Amerikalı sanatçı Man Ray daha çok, deneysel karanlık oda
teknikleriyle fotoğraf sanatında devrim yapmış, yaratıcı bir fotoğrafçı olarak
tanınır. Teknik alandaki en önemli buluşu, solarizasyondu: Develope edilen resmi
ışığa tutuyor, böylece alanların negatif olarak gözükmesi sonucunu alıyordu.

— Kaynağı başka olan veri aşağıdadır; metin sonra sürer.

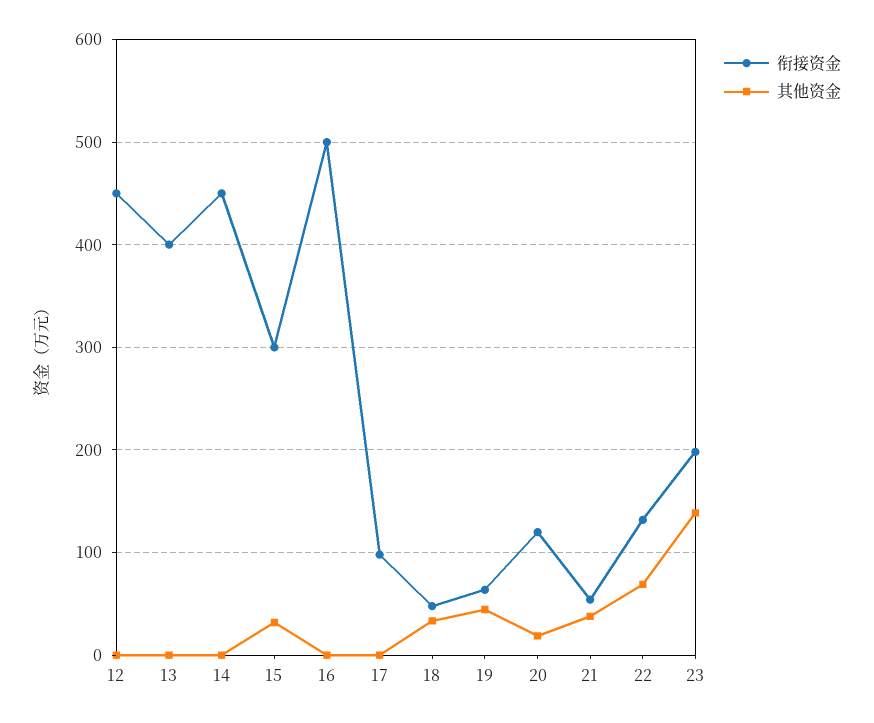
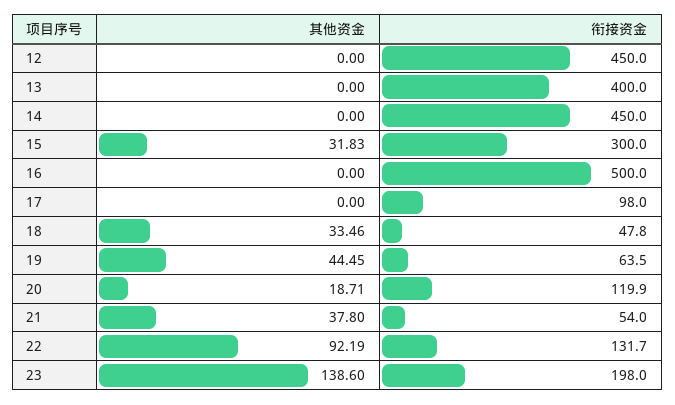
其他资金, 22: 70 -> 92.19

Man Ray hem avangard ana akım kültür tarafından sahiplenilmişti ve 20. yüzyılın
en simgeleşmiş birkaç fotoğrafının da yaratıcısıydı. Ama Man Ray’in daha az
bilinen yönü tablolarıdır. Profesyonel yaşamına ressam olarak başlamış ve ilk
fotoğraf makinesini 1915'te, çalışmalarını belgelemek amacıyla satın almıştı. Fotoğrafçı
olarak gerek piyasada gerekse eleştirmenler düzeyinde sağladığı başarı yüzünden
1921’de Paris’e geldikten sonra çok nadir olarak resim yapmakla uğraştı. 1938’de
tamamladığı, Marki de Sade'ın Hayali Portresi, resim sanatına geri dönüşünün
ilk örneklerinden biridir.
Ünlü Marki de Sade'ın 19. yüzyıl boyunca kovuşturulan,
yasaklanan yazıları, 20. yüzyılın ilk yirmi-otuz yılında kendilerine yeni bir
okuyucu kitlesi bulmuşlardı: Paris avangardı. Marki de Sade’ın bağımsızlığına
ve tabu sınırlarını zorlama yeteneğine hayran kalan sürrealistler onu çok
geçmeden bir kült figür haline getirdiler. De Sade şok edici cinsel deneyimlerin
ayrıntılı betimlemelerini içeren düzyazı metinler kaleme almıştı; bunlar Man
Ray’i büyülemiş, düşlemin ve erotizmin sınırlarını keşfetme konusunda ilham
vermişlerdi.
Sürrealistlerin eserlerinde, kadın bedeni her zaman anlamaya
çalıştıkları bilinçaltı dünyanın simgesi olarak kabul edilmişti. De Sade'ın
fantezilerinin harekete geçirdiği Man Ray, fotoğraflarında kadına sürrealist
bir bakış yaratmaya çabalamış, sık sık bedenin tek tek parçalarını
fetişleştirmiş, beden biçimini değiştirmek için aşırı ışık ve gölge kullanmış,
modellerin bedenlerine çarpıtılmış, düşsel bir nitelik yüklemişti.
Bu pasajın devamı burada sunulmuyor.